To top all this off, the ministry of finance has circulated a proposal to have everyone over 18 file a tax report (including high-school and university students) even if they remain dependents. They, along with every living Greek no matter how destitute, will be taxed based on a fictitious income of 3000 Euros, which the government claims they must be making if they are surviving. This is literally a tax on breathing, and it means that kids living with their parents (and remember, that's a lot of people in Greece, youth unemployment is over 50%) will be taxed 75 Euros unless they can show expenses receipts that add up to 750 Euros for the year. This is in reality a double taxation of their parents incomes. Of course, more poignantly, this means that even the 40.000+ homeless must either show 750 Euros worth of expenses or else face paying 75 Euros in taxes. Insanity.

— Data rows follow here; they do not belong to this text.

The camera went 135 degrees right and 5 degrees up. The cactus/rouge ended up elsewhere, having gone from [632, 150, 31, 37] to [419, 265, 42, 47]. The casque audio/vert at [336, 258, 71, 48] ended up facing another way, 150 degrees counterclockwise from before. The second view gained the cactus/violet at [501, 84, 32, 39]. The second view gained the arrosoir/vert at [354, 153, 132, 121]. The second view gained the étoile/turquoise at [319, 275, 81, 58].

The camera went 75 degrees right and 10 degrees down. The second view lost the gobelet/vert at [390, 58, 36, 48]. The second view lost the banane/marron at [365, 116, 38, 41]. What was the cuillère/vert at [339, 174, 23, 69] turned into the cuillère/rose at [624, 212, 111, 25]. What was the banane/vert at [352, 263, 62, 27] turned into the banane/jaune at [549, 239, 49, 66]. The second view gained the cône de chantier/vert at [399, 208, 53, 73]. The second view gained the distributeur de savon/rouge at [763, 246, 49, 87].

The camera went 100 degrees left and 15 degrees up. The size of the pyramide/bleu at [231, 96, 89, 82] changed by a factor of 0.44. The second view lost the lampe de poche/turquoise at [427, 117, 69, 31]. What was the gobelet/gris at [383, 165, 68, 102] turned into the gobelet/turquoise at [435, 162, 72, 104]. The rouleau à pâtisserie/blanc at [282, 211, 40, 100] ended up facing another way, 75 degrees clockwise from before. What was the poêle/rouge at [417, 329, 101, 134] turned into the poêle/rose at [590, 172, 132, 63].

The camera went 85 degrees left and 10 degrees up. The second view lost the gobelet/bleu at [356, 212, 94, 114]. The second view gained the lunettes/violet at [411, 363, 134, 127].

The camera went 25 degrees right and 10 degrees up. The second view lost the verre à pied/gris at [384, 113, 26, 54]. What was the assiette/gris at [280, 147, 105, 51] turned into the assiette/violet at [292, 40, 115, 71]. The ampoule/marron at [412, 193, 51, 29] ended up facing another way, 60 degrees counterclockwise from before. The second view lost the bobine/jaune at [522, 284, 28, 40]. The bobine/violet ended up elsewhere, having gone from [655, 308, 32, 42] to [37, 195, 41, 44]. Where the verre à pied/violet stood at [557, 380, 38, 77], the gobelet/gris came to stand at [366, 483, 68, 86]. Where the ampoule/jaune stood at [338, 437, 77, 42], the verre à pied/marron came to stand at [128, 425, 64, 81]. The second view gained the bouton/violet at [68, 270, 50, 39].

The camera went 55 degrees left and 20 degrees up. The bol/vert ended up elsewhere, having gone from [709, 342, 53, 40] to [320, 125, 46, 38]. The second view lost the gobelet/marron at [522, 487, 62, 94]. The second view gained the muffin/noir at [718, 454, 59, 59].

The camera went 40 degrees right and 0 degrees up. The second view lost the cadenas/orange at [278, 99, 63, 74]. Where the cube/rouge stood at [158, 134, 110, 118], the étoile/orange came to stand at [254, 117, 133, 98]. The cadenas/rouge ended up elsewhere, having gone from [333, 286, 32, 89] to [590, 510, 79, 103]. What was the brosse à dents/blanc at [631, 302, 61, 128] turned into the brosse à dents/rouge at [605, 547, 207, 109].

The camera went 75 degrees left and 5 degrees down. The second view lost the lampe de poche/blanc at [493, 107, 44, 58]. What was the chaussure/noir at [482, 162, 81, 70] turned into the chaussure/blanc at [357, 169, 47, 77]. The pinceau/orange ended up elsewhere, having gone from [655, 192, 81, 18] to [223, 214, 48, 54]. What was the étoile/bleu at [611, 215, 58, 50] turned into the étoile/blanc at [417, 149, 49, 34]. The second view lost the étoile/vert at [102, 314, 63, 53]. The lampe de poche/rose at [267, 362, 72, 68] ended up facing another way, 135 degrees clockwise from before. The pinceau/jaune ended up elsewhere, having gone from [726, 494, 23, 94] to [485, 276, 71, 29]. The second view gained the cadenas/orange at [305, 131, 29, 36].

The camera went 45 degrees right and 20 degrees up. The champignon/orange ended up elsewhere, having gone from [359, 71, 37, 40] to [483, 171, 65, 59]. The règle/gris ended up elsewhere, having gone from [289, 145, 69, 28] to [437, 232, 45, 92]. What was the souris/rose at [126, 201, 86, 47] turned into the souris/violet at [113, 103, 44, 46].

And guess what? After all this tax revenues are plummeting:
This is an economic policy leading to a failed state - a debt colony with pauperized natives. And Greece is just the guinea-pig for the rest of the EU South and beyond...Despite big tax hikes as part of austerity measures demanded by international lenders, tax revenues fell precipitously in January, with the Greek Finance Ministry reporting a 16 percent decrease from a year earlier, and a loss of 775 million euros, or $1.05 billion in one month.